_Supplied data_
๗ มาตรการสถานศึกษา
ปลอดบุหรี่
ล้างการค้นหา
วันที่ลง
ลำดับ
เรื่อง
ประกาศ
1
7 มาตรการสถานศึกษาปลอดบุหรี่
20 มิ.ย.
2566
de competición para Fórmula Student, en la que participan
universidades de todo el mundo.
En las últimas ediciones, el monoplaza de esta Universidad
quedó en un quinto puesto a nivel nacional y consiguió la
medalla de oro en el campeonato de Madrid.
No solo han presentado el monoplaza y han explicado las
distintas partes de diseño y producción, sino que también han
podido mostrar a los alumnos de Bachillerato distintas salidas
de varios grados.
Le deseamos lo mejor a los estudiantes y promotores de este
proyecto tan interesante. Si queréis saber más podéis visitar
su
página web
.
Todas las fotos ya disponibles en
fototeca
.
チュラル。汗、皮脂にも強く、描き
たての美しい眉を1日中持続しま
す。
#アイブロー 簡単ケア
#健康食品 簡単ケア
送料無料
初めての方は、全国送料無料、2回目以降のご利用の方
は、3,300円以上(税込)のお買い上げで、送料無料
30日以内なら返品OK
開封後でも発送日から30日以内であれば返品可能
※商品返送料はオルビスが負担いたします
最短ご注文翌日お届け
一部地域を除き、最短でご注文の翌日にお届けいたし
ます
==
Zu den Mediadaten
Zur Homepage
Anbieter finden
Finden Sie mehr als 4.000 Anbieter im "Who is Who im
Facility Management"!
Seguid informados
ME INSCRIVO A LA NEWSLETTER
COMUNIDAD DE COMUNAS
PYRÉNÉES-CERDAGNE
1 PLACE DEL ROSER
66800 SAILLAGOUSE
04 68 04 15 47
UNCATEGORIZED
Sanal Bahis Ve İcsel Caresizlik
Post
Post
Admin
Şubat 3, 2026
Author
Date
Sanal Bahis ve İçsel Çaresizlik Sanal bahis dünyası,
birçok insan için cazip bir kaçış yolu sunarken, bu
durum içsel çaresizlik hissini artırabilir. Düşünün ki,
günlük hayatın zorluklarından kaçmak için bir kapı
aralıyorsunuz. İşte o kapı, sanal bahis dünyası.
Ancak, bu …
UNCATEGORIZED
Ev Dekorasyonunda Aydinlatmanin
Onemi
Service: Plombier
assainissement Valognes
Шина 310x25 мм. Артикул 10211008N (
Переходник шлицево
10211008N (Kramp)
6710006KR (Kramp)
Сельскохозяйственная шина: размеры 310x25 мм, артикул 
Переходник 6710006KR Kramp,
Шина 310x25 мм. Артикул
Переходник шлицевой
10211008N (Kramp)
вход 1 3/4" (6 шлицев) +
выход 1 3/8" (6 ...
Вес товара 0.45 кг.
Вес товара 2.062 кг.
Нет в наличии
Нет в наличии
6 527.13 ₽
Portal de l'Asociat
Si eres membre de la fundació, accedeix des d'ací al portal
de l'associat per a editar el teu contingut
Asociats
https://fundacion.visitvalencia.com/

_Exercise goal_
Copy every line that contains "Переходник" from the listing above.

_Finished task_
Переходник шлицево
Переходник 6710006KR Kramp,
Переходник шлицевой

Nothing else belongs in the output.